SUPPLIED DATA:
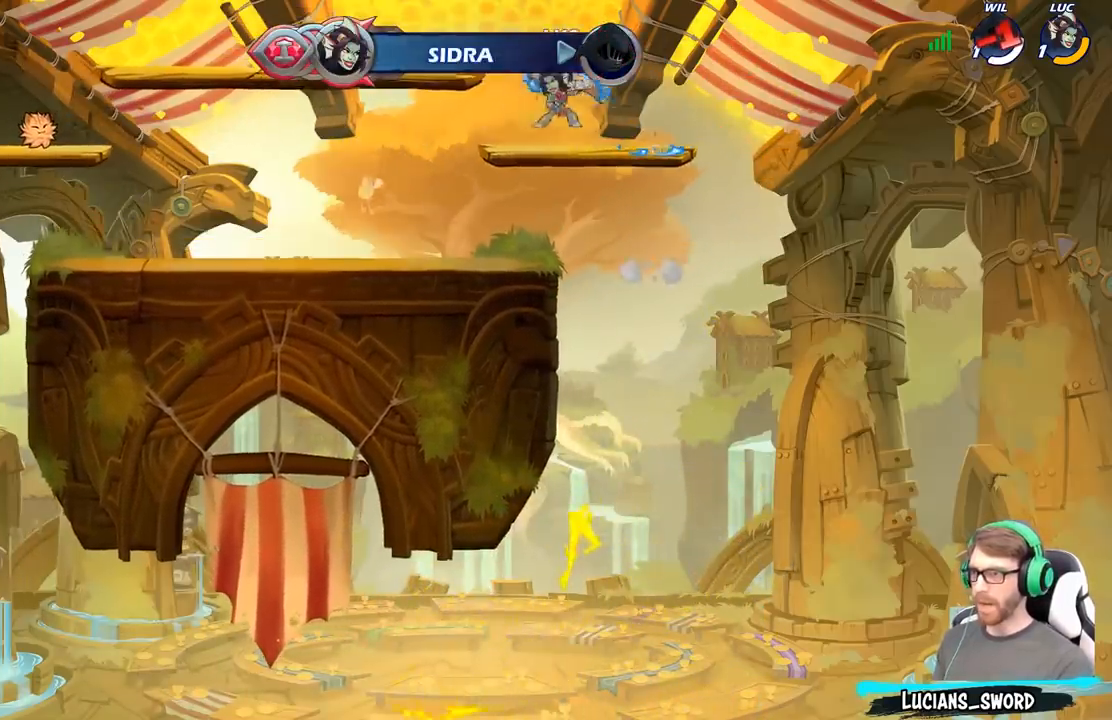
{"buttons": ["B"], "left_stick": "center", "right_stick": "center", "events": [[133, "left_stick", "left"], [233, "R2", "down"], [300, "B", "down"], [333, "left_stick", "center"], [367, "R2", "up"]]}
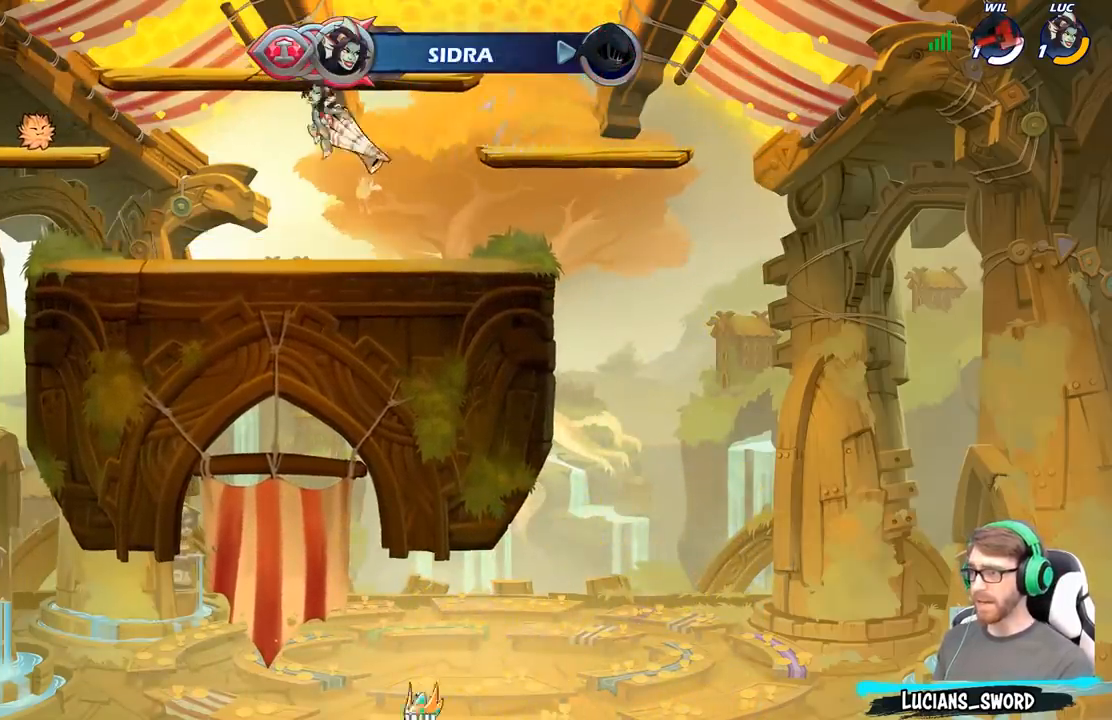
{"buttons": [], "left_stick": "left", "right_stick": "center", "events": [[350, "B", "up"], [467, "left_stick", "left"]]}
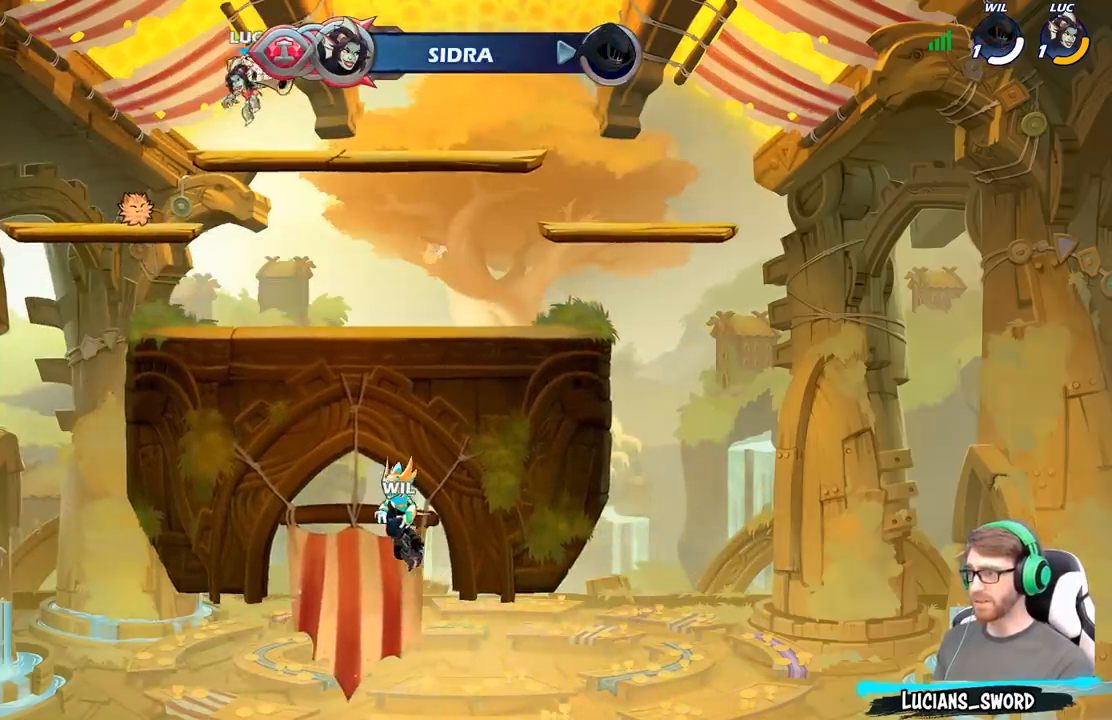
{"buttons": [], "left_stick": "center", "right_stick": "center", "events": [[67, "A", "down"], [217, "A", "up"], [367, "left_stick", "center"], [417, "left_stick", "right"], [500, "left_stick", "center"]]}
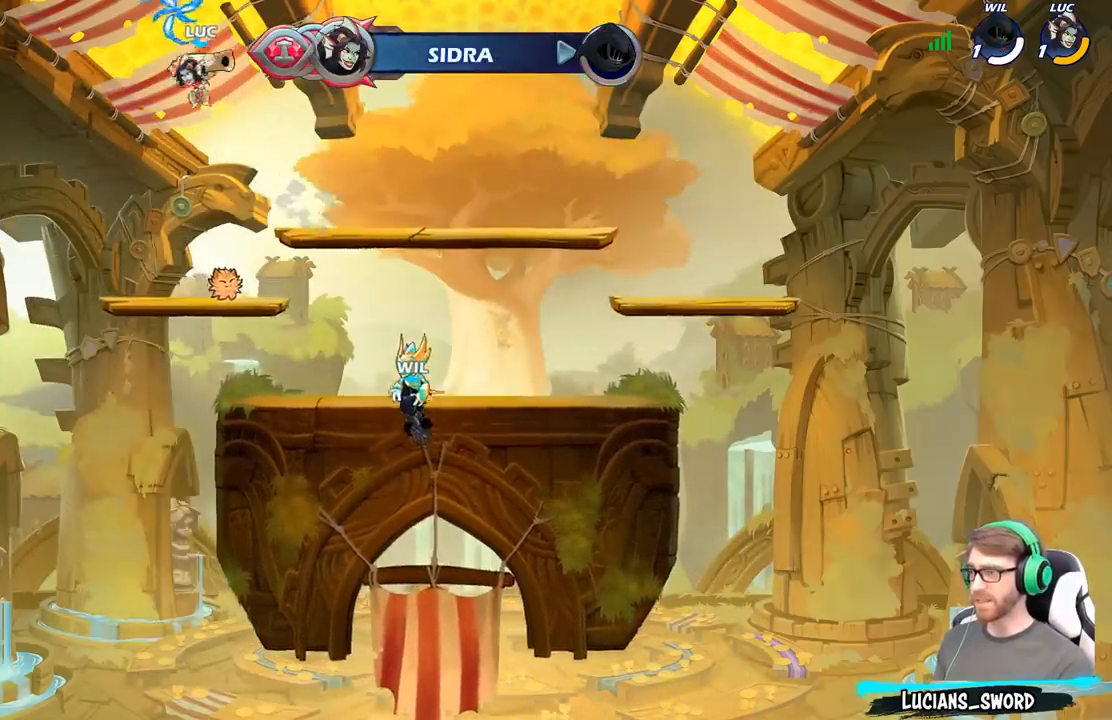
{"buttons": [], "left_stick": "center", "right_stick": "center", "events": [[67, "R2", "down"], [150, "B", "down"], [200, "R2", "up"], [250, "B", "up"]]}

EXERCISE INSTRUCTIONS: After removing the pictures, restate the whole listing above word for word.

REPLY:
{"buttons": ["B"], "left_stick": "center", "right_stick": "center", "events": [[133, "left_stick", "left"], [233, "R2", "down"], [300, "B", "down"], [333, "left_stick", "center"], [367, "R2", "up"]]}
{"buttons": [], "left_stick": "left", "right_stick": "center", "events": [[350, "B", "up"], [467, "left_stick", "left"]]}
{"buttons": [], "left_stick": "center", "right_stick": "center", "events": [[67, "A", "down"], [217, "A", "up"], [367, "left_stick", "center"], [417, "left_stick", "right"], [500, "left_stick", "center"]]}
{"buttons": [], "left_stick": "center", "right_stick": "center", "events": [[67, "R2", "down"], [150, "B", "down"], [200, "R2", "up"], [250, "B", "up"]]}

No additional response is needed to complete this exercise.